Exercise instructions: What is wanted is the full listing, word for word, without its pictures.

Given entries:
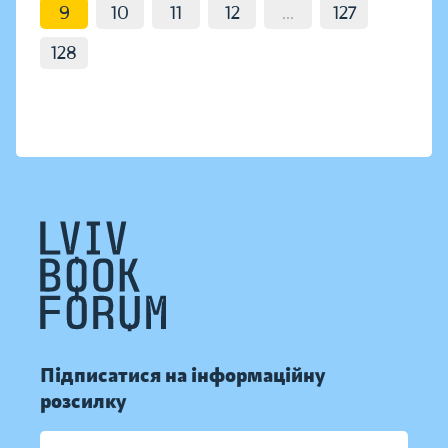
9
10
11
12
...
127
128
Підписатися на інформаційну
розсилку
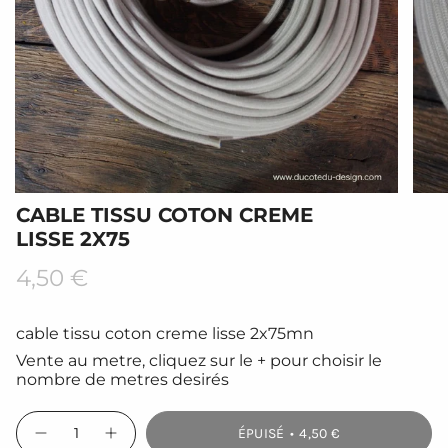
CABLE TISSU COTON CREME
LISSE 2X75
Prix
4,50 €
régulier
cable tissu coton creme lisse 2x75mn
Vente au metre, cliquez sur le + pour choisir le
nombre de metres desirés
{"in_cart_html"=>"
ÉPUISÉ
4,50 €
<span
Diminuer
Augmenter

Response to the task:
9
10
11
12
...
127
128
Підписатися на інформаційну
розсилку
CABLE TISSU COTON CREME
LISSE 2X75
Prix
4,50 €
régulier
cable tissu coton creme lisse 2x75mn
Vente au metre, cliquez sur le + pour choisir le
nombre de metres desirés
{"in_cart_html"=>"
ÉPUISÉ
4,50 €
<span
Diminuer
Augmenter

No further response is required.